PDA

View Full Version : Feature Proposal: Voice Support



tderflinger
October 27th, 2024, 11:42 AM
Dear Ubuntu Fans,

With the advancement of voice technology, like TTS (text-to-speech) and STT (speech-to-text), I would like to propose a deeper integration of voice into the Ubuntu Desktop OS.
Things like a voice assistant (think Siri) could be an integral part of Ubuntu Desktop and maybe new voice APIs integrated in the OS.
There are also now available great open source TTS applications, like Piper (https://github.com/networkedaudio/piperTTS) and others that could be leveraged.

Are there already projects running tackling this area?

What does the community and Canonical think about this?

Feedback welcome!

Best,
-Thomas D.

grahammechanical
October 27th, 2024, 01:59 PM
This is not a matter for Ubuntu developers but for the developers of the desktop environment and the user interface. Pleas see

https://extensions.gnome.org/extension/6742/blurt/

http://web.mit.edu/ghudson/dev/nokrb/third/gnome-speech/doc/gnome-speech.html

Be happy testing the code.

Edit: And then there is this

https://addons.mozilla.org/en-GB/firefox/addon/transkriptor-audio-to-text/

Regards

werewulf75
October 27th, 2024, 06:55 PM
Complete voice support should be integral to the OS, not just TTS and STT, but actual operation of the OS and apps through interactive voice control so that particularly visually impaired and blind users could use their computers easily. Users with various other disabilities would likewise benefit, e.g. those unable to use KB and mouse. If this has to be done at the WM/DE level, fine, so let it be at the default one. Relevant APIs should be provided for 3rd party developers so their apps could easily integrate into this. The technology is there.

tderflinger
October 29th, 2024, 08:05 AM
Yes, I also think integration at the OS level would be preferable to just in the desktop GUI level. For example, I might want to generate a voice file out of a text in the console. One standard command would be great here. Also, 3rd party applications might want to tap into voice capability, so some form of API would be nice.

grahammechanical
October 29th, 2024, 12:20 PM
Yes, I also think integration at the OS level would be preferable to just in the desktop GUI level

How would you define "OS level." In my mind that would be the Linux Kernel. An internet search reveals many offerings. They seem to be applications. Some are command line only but they are still applications running on a distribution running on Linux.

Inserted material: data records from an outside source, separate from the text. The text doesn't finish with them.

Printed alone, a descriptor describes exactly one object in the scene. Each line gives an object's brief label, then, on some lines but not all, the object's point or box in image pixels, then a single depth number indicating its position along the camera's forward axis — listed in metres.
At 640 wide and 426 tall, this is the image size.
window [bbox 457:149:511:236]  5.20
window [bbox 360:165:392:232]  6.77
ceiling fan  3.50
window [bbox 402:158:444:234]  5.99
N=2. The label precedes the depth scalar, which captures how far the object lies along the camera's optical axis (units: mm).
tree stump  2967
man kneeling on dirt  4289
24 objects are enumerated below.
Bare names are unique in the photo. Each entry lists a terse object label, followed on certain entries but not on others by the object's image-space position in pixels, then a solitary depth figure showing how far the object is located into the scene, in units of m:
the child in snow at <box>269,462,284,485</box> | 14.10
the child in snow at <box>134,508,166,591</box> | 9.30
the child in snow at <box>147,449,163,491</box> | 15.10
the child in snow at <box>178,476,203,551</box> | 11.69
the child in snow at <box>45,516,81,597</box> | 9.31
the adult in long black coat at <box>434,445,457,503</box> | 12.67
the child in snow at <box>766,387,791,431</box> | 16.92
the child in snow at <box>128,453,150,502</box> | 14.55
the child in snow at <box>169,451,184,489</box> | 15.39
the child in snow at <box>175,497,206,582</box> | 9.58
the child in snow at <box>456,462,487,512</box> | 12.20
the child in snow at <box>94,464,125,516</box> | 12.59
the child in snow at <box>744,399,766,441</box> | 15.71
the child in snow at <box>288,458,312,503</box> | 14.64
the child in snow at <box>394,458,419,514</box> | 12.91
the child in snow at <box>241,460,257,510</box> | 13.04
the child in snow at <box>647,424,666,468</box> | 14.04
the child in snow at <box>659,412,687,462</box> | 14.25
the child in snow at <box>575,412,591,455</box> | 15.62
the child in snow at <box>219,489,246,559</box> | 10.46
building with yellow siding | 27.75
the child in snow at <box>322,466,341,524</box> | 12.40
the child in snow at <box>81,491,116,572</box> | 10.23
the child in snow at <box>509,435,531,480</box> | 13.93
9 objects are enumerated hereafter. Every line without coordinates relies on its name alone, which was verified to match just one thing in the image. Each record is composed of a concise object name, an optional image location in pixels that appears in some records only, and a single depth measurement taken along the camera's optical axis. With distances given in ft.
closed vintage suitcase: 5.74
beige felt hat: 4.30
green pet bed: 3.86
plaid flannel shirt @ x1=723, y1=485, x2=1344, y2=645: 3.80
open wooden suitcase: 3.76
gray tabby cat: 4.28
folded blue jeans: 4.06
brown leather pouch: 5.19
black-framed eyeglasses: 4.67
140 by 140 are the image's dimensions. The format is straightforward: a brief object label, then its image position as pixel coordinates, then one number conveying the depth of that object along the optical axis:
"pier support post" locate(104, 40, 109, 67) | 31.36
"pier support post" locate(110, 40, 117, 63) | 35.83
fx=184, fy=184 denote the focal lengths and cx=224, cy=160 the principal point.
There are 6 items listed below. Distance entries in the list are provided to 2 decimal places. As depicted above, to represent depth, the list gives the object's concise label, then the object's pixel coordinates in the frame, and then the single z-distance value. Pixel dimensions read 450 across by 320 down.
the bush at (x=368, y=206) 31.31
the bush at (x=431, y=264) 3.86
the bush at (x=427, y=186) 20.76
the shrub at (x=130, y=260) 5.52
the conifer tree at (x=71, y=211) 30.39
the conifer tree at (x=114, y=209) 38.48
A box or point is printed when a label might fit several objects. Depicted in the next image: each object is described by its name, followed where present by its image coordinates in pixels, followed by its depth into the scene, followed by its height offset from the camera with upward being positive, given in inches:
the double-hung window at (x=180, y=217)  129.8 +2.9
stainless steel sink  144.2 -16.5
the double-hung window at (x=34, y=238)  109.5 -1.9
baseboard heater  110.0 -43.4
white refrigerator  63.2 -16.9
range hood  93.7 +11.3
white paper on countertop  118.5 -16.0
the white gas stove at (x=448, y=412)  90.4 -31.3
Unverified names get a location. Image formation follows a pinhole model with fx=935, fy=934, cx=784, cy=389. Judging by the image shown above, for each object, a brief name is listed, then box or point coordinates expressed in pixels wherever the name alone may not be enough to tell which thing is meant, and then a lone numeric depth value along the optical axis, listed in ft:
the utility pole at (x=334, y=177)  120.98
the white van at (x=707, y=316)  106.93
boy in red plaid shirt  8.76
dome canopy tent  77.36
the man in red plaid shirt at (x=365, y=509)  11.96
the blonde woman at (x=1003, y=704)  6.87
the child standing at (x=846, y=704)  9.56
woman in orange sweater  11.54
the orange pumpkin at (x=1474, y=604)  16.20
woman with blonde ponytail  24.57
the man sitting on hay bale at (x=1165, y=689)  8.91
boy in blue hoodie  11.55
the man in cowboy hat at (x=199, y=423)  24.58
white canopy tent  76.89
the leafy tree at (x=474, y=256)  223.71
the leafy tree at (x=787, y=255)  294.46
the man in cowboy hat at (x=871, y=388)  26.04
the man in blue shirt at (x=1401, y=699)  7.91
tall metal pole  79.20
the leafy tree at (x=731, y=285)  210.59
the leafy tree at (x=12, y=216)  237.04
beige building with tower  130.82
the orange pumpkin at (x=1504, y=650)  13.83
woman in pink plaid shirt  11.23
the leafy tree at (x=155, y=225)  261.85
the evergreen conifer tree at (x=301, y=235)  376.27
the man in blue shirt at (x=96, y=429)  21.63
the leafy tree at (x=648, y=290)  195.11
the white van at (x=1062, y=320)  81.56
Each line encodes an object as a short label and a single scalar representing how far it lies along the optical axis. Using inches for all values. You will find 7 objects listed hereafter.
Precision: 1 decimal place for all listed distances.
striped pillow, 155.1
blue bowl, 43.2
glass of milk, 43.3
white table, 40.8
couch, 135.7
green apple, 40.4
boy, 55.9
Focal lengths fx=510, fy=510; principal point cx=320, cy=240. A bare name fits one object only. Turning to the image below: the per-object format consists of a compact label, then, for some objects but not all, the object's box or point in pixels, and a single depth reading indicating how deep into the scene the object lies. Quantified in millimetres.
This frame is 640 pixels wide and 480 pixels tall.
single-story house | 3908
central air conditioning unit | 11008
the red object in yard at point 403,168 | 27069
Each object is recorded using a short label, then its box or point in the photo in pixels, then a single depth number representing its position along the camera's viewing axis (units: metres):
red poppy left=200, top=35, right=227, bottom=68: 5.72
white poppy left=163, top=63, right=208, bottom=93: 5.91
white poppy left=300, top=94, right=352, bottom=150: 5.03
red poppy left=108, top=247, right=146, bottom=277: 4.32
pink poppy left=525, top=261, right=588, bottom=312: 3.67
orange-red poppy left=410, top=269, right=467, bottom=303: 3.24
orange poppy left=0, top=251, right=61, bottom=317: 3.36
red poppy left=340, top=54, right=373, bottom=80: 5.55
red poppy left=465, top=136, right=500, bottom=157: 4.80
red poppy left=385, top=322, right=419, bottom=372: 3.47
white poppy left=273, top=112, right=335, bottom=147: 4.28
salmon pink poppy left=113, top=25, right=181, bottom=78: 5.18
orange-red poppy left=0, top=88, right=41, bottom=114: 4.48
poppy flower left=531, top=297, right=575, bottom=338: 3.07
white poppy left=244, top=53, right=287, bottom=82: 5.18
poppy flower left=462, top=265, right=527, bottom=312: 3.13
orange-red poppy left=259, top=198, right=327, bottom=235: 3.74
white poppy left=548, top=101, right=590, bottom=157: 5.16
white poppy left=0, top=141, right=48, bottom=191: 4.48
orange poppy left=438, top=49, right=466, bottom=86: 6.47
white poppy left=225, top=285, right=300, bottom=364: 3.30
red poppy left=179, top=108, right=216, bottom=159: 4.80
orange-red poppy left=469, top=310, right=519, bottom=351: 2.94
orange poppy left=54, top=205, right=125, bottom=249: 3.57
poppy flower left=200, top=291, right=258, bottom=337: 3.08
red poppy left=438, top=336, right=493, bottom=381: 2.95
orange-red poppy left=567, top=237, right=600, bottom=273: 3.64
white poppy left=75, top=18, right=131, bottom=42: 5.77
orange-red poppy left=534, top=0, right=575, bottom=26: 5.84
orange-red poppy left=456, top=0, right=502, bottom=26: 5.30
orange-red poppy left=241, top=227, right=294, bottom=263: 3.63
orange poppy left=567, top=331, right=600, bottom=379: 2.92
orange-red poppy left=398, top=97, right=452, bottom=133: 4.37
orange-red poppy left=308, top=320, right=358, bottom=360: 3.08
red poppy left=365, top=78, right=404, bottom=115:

I have just done a search for devices that do text to speech recognition. In my opinion it would be cheaper to pay a friend to spend an hour or two reading to you than to buy one of these devices. A person could have a cup of tea or coffee and a chat at the same time.

There are solutions around for those who are hearing impaired and visually impaired. If these are the perceived needs.

Regards

Shibblet
October 29th, 2024, 06:43 PM
One of the primary functions of language models (what they call AI), is the ability to (for lack of a better term) "comprehend" what you are saying before turning it into text, and/or computer commands.

Example:

Spoken: "What's the name of that guy in the movie with that thing?"
Heard: "What name fat guy in movie and thadding?"
AI Language Model: "What thename (What's the name) fat-guy (of that guy) inmovie (in the movie) andthadding? (with that thing?)

Reply:
Co-Pilot: "Let me direct you to Bing."
Alexa: "Here are movies featuring fat guys."
Google: "Here is a list of movies featuring Andy Thadding"

The interpretation of what is said, to how the computer "comprehends" and translates to text is one of the hardest things to overcome. It's almost impossible to do this anymore without a language model (AI). It translates what it hears into what's "most likely" to have been said by processing things like language, grammar, and sentence structure.

This is why Microsoft has their "Co-Pilot," Google has "Google AI," Brave-Browser has "Leo," etc. These are all web-interface designed to assist the user as quickly and efficiently as possible.

grahammechanical
October 29th, 2024, 08:51 PM
If I remember correctly from years ago - speech to computer commands programs had to be trained to fit the users speech methods and accent. Even then results were far from accurate.

Regards

tderflinger
October 30th, 2024, 12:38 PM
Yes, I think at the Kernel level would be too deep. The kernel already is very big. I think the best would be a daemon that exposes a speech API. The speech API would be TTS and STT. Alternatively, at least bundling a best-in-breed open source speech synthesizer and speech recognizer at the distribution level. For example Ubuntu desktop could bundle by default an open source TTS/STT application. Then, users would not need to install anything if they needed speech capabilities.

GNOME Speech is great, but what about terminal users in Ubuntu server edition? Also, there is KDE and all the other window systems, will they define their own APIs?